**FRAGMENTO DEL DOCUMENTO**
----------

Confluencia en el reino indiscutible de las aguas (+fotos)
A ocho kilómetros al oeste de la ciudad de Matanzas, siguiendo la carretera central, que enlaza la cabecera provincial con Ceiba Mocha, se topa uno con un paraje de gran singularidad: la unión de dos masas de aguas que se topan tras recorrer varios kilómetros de distancia.
Ese punto exacto donde se unen dos ríos, según refieren los textos de hidrología, se nombra confluencia. Y justo frente a una lengua de tierra, cerca de la finca La Julia, se logra divisar el sitio donde el río Caña se imbrica con el San Agustín, para darle nacimiento a un tercer cauce bajo este propio nombre, ya que la corriente tomará el nombre del río de mayor extensión.
Justo allí se construyó una derivadora para suministrar agua a las zonas cultivables de la hermana provincia de Mayabeque. En las inmediaciones de las alturas Habana-Matanzas nace el San Agustín, que traza su cuenca a lo largo de 26 kilómetros para fundirse en una especie de “machiembramiento” carpenteriano con el río Caña, para luego ir en busca del San Juan y depositar sus aguas en la bahía yumurina.

----------

**DATOS PROPORCIONADOS**
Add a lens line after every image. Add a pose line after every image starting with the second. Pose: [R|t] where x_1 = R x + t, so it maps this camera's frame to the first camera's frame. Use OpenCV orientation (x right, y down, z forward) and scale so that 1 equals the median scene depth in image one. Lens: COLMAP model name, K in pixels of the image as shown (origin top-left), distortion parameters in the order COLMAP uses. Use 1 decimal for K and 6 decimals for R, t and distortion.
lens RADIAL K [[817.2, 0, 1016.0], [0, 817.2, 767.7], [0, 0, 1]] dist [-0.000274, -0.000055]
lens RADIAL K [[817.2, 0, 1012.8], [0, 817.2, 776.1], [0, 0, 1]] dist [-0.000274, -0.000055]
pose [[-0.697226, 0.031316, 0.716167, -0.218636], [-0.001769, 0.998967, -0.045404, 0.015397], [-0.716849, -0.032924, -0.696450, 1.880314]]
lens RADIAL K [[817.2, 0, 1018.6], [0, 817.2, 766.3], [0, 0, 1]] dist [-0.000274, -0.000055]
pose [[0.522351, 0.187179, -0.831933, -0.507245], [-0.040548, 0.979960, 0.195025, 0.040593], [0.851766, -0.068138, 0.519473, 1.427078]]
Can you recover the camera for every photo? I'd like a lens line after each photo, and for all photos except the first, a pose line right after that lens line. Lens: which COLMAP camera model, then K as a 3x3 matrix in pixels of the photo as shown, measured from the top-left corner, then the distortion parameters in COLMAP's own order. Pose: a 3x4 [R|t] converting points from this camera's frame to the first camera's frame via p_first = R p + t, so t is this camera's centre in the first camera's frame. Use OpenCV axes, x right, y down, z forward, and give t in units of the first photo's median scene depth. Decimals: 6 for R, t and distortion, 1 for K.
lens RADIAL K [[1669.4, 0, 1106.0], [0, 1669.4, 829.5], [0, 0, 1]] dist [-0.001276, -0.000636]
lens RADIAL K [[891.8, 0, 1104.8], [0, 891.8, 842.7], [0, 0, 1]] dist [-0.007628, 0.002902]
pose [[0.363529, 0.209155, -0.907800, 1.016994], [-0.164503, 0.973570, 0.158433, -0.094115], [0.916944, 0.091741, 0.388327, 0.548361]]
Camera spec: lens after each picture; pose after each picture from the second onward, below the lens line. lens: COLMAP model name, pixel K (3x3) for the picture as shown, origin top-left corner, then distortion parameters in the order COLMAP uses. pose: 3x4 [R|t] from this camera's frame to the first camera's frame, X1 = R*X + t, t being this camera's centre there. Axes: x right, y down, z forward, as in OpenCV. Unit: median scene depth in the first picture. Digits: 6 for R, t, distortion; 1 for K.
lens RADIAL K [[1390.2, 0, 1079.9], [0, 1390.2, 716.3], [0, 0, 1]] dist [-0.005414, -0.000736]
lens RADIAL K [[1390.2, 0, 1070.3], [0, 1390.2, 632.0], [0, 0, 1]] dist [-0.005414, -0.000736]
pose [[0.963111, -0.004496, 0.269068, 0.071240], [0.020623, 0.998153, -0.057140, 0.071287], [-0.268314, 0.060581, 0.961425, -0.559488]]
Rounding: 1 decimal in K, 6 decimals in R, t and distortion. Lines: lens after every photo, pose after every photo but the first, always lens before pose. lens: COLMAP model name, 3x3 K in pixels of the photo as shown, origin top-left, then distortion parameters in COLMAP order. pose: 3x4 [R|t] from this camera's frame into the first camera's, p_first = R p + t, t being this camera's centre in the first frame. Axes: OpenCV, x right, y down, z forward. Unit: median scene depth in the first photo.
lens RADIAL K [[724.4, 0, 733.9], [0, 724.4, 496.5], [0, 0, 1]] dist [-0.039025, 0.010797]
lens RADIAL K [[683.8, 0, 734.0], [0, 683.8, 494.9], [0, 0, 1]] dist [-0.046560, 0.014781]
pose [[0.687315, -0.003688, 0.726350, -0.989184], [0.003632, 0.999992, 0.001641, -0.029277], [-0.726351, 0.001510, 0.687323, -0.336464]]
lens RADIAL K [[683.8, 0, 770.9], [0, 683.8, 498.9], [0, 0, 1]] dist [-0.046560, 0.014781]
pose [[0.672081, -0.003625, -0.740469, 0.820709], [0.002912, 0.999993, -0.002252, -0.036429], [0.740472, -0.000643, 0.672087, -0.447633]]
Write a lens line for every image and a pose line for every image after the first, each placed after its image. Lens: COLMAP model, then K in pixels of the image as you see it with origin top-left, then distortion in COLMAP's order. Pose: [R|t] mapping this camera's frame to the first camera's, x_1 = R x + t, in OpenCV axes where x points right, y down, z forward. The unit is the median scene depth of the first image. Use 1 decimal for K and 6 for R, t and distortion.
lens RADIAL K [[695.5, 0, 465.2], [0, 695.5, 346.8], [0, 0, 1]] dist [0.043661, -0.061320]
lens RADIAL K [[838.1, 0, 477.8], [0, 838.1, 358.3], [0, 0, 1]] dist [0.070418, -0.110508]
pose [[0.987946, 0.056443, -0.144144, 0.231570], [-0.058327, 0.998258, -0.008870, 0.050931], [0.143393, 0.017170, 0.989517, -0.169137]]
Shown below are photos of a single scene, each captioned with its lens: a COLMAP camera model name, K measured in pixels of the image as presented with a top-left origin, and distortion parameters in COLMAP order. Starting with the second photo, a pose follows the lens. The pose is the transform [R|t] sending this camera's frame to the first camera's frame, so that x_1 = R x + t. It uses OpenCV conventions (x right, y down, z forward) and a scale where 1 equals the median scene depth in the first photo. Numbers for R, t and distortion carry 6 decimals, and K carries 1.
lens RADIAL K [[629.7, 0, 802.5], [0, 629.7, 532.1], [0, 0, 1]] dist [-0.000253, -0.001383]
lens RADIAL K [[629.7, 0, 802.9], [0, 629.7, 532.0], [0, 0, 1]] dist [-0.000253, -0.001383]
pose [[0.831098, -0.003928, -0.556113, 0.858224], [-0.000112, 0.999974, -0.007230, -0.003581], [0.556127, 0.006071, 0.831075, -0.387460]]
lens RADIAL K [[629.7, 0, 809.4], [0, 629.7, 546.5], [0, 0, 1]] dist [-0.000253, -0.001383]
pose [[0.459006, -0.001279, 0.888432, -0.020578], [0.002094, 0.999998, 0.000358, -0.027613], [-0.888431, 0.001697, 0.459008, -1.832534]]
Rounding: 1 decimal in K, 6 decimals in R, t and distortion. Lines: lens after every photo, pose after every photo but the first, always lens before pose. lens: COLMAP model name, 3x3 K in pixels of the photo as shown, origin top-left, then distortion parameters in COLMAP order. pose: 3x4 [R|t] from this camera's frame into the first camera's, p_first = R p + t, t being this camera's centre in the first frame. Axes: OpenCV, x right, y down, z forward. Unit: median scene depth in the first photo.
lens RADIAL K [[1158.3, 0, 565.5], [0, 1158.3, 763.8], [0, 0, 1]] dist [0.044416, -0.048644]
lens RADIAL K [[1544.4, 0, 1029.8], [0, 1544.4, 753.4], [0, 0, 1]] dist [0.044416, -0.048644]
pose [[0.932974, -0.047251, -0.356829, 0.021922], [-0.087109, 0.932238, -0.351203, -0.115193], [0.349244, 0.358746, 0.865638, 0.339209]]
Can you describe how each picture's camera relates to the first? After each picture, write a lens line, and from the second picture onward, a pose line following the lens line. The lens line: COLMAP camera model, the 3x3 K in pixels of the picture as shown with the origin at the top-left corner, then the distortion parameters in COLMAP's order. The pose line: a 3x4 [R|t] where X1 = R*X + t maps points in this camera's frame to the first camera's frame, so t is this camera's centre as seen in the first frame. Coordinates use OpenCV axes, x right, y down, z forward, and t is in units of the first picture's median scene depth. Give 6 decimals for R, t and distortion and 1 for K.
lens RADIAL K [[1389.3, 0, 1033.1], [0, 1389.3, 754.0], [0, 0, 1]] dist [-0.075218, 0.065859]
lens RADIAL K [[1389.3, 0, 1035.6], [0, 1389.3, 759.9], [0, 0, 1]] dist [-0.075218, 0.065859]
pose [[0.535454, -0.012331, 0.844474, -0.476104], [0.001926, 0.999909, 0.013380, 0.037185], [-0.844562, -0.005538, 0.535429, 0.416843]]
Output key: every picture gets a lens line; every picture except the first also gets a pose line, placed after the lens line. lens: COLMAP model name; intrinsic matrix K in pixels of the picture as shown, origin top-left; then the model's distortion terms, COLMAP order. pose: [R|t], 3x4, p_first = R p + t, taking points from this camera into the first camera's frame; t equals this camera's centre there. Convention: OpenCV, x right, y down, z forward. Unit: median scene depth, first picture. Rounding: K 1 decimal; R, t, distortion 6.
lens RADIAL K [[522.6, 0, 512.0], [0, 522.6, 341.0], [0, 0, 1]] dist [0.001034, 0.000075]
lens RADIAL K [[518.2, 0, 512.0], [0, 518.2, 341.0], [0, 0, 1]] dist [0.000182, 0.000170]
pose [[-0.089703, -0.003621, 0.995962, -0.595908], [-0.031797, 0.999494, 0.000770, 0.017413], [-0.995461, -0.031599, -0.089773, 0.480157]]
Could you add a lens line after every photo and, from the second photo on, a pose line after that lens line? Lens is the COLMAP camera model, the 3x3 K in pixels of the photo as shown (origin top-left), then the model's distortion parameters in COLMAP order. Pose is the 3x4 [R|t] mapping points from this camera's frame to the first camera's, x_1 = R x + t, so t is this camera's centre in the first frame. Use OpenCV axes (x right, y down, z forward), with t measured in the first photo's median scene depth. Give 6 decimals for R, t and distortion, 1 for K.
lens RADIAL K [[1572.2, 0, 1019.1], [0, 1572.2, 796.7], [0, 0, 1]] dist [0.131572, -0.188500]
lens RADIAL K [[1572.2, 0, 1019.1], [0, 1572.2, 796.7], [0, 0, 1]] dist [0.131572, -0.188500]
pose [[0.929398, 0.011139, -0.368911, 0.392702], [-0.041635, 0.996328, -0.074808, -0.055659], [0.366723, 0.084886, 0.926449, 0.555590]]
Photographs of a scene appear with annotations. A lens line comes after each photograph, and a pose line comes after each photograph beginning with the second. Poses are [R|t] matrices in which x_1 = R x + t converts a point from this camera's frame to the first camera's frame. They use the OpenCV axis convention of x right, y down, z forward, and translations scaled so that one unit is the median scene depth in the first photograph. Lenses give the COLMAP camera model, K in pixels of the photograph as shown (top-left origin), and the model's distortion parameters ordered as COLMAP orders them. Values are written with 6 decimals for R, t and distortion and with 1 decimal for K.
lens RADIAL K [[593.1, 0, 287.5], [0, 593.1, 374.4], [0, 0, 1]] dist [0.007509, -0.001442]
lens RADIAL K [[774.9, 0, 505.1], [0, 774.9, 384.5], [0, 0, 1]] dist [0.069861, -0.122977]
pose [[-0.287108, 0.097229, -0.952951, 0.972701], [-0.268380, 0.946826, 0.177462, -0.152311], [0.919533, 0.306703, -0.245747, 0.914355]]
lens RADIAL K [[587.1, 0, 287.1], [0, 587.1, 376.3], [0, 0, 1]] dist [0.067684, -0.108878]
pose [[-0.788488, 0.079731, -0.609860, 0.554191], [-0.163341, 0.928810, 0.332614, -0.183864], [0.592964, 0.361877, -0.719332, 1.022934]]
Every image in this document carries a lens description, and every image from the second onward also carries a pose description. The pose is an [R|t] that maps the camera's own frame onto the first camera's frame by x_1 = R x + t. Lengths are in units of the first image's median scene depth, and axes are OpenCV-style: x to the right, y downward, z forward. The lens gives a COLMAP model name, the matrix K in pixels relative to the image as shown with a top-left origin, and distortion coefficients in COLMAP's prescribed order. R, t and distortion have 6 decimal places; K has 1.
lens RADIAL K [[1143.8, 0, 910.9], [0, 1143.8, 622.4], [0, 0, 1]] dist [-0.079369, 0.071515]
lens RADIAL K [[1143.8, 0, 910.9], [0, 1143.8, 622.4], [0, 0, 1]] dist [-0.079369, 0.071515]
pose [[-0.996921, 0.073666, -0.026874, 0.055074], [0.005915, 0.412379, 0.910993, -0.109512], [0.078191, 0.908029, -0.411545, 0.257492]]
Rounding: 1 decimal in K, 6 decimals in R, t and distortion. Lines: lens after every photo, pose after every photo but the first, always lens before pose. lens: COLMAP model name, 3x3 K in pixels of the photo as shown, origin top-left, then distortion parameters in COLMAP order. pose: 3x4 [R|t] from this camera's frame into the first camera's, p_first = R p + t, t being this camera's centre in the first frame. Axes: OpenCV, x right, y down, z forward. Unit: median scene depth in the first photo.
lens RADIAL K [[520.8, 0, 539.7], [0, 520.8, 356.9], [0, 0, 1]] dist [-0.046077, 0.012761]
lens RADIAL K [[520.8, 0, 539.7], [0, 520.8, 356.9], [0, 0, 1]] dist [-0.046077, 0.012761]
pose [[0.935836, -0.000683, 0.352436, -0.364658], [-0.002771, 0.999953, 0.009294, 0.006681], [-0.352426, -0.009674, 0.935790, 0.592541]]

----------

**QUÉ HACER**
**A.** Según el texto sobre la confluencia de los ríos, ¿a lo largo de cuántos kilómetros traza su cuenca el San Agustín?
**B.** Indica si cada afirmación coincide con el texto sobre la confluencia de los ríos y cita las palabras que lo deciden: (i) La confluencia se encuentra a ocho kilómetros al este de la ciudad de Matanzas. (ii) El San Agustín nace en las inmediaciones de las alturas Habana-Matanzas. (iii) La derivadora se construyó para suministrar agua a zonas cultivables de Mayabeque.
**C.** Prosigue el texto sobre la confluencia de los ríos a partir de su última oración.

**RESPUESTAS**
**A.** 26 kilómetros.

**B.**
(i) No: "A ocho kilómetros al oeste de la ciudad de Matanzas".
(ii) Sí: "En las inmediaciones de las alturas Habana-Matanzas nace el San Agustín".
(iii) Sí: "se construyó una derivadora para suministrar agua a las zonas cultivables de la hermana provincia de Mayabeque".

**C.**
Los matanceros ignoran que el San Juan lleva en su curso la suma de varios afluentes que van juntándose a lo largo de un extenso trayecto.
El río caña es de los cauces naturales menos conocidos, a pesar de su importancia capital para el abasto de agua a la ciudad de Matanzas. Su cuenca hidrográfica alimenta los manantiales de Bello, sistema de pozos desde donde se distribuye parte del caudal que abastece a la urbe.
En cambio, los habitantes de la finca La Julia conocen bien esa unión de las dos corrientes, pero son escasos los aventurados que se deciden por visitar el lugar, quizás por desconocimiento, o por ubicarse en un lugar oculto entre la espesura del monte.
Para llegar hasta ese punto de encuentro de las corrientes se debe atravesar una finca privada.
Una vez cerca de la orilla se apreciará el bello fenómeno donde entran en contacto dos vías fluviales, dando nacimiento a un tercera, que correrá como río San Agustín hasta fundirse con el San Juan.
Entre las singularidades que ameritan una visita, vale mencionar la gran diferencia entre las tonalidades de los dos ríos. Este contraste responde a los sedimentos y materias orgánicas que arrastran.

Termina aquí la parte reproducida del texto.